(Exercise goal)
Reproduce every line of the records below verbatim, without any change.

------------------------------

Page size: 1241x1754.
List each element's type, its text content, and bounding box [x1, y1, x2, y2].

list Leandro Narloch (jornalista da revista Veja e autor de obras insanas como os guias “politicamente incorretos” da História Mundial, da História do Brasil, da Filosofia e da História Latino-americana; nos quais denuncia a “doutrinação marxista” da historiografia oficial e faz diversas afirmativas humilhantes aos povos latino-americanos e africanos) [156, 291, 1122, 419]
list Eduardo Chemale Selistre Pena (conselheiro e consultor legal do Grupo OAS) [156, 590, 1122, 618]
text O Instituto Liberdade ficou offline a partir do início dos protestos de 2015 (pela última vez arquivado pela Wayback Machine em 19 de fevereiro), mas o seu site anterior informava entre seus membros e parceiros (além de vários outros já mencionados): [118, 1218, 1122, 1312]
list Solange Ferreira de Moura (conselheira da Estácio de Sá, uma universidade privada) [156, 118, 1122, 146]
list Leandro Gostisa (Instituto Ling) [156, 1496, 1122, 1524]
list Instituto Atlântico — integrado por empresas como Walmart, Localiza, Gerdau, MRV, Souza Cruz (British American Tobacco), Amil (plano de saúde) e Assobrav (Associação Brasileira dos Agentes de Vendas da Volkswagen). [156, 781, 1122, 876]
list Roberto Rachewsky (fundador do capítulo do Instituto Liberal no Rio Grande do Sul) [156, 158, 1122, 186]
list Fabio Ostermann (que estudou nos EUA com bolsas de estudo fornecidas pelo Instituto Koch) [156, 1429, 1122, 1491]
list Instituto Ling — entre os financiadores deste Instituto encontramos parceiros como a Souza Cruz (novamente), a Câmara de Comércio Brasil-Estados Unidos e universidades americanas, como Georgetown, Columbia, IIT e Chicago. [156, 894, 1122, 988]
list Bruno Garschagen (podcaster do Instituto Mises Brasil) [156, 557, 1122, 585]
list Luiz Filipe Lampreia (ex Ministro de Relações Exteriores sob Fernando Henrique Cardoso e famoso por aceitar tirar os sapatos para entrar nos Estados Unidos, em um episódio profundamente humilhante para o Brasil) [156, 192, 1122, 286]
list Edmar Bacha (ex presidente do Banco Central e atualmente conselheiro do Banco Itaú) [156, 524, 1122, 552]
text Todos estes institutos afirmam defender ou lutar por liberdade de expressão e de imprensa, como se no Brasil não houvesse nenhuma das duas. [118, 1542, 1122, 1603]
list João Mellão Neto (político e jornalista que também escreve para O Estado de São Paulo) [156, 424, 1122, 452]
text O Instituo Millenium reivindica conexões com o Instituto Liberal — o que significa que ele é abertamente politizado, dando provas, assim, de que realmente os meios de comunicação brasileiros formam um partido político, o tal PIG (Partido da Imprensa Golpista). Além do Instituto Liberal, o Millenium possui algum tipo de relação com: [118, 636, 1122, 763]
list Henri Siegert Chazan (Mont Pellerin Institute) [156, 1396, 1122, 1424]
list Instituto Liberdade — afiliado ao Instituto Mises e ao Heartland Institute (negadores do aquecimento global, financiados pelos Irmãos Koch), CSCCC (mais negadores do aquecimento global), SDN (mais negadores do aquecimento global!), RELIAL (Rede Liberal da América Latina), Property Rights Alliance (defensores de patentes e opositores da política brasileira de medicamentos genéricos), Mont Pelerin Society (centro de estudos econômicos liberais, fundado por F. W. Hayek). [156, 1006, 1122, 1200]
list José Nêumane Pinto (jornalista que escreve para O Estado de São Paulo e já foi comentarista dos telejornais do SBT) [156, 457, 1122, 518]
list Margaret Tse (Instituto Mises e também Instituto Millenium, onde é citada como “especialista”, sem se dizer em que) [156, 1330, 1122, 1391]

------------------------------

(The completed task)
Page size: 1241x1754.
List each element's type, its text content, and bounding box [x1, y1, x2, y2].

list Leandro Narloch (jornalista da revista Veja e autor de obras insanas como os guias “politicamente incorretos” da História Mundial, da História do Brasil, da Filosofia e da História Latino-americana; nos quais denuncia a “doutrinação marxista” da historiografia oficial e faz diversas afirmativas humilhantes aos povos latino-americanos e africanos) [156, 291, 1122, 419]
list Eduardo Chemale Selistre Pena (conselheiro e consultor legal do Grupo OAS) [156, 590, 1122, 618]
text O Instituto Liberdade ficou offline a partir do início dos protestos de 2015 (pela última vez arquivado pela Wayback Machine em 19 de fevereiro), mas o seu site anterior informava entre seus membros e parceiros (além de vários outros já mencionados): [118, 1218, 1122, 1312]
list Solange Ferreira de Moura (conselheira da Estácio de Sá, uma universidade privada) [156, 118, 1122, 146]
list Leandro Gostisa (Instituto Ling) [156, 1496, 1122, 1524]
list Instituto Atlântico — integrado por empresas como Walmart, Localiza, Gerdau, MRV, Souza Cruz (British American Tobacco), Amil (plano de saúde) e Assobrav (Associação Brasileira dos Agentes de Vendas da Volkswagen). [156, 781, 1122, 876]
list Roberto Rachewsky (fundador do capítulo do Instituto Liberal no Rio Grande do Sul) [156, 158, 1122, 186]
list Fabio Ostermann (que estudou nos EUA com bolsas de estudo fornecidas pelo Instituto Koch) [156, 1429, 1122, 1491]
list Instituto Ling — entre os financiadores deste Instituto encontramos parceiros como a Souza Cruz (novamente), a Câmara de Comércio Brasil-Estados Unidos e universidades americanas, como Georgetown, Columbia, IIT e Chicago. [156, 894, 1122, 988]
list Bruno Garschagen (podcaster do Instituto Mises Brasil) [156, 557, 1122, 585]
list Luiz Filipe Lampreia (ex Ministro de Relações Exteriores sob Fernando Henrique Cardoso e famoso por aceitar tirar os sapatos para entrar nos Estados Unidos, em um episódio profundamente humilhante para o Brasil) [156, 192, 1122, 286]
list Edmar Bacha (ex presidente do Banco Central e atualmente conselheiro do Banco Itaú) [156, 524, 1122, 552]
text Todos estes institutos afirmam defender ou lutar por liberdade de expressão e de imprensa, como se no Brasil não houvesse nenhuma das duas. [118, 1542, 1122, 1603]
list João Mellão Neto (político e jornalista que também escreve para O Estado de São Paulo) [156, 424, 1122, 452]
text O Instituo Millenium reivindica conexões com o Instituto Liberal — o que significa que ele é abertamente politizado, dando provas, assim, de que realmente os meios de comunicação brasileiros formam um partido político, o tal PIG (Partido da Imprensa Golpista). Além do Instituto Liberal, o Millenium possui algum tipo de relação com: [118, 636, 1122, 763]
list Henri Siegert Chazan (Mont Pellerin Institute) [156, 1396, 1122, 1424]
list Instituto Liberdade — afiliado ao Instituto Mises e ao Heartland Institute (negadores do aquecimento global, financiados pelos Irmãos Koch), CSCCC (mais negadores do aquecimento global), SDN (mais negadores do aquecimento global!), RELIAL (Rede Liberal da América Latina), Property Rights Alliance (defensores de patentes e opositores da política brasileira de medicamentos genéricos), Mont Pelerin Society (centro de estudos econômicos liberais, fundado por F. W. Hayek). [156, 1006, 1122, 1200]
list José Nêumane Pinto (jornalista que escreve para O Estado de São Paulo e já foi comentarista dos telejornais do SBT) [156, 457, 1122, 518]
list Margaret Tse (Instituto Mises e também Instituto Millenium, onde é citada como “especialista”, sem se dizer em que) [156, 1330, 1122, 1391]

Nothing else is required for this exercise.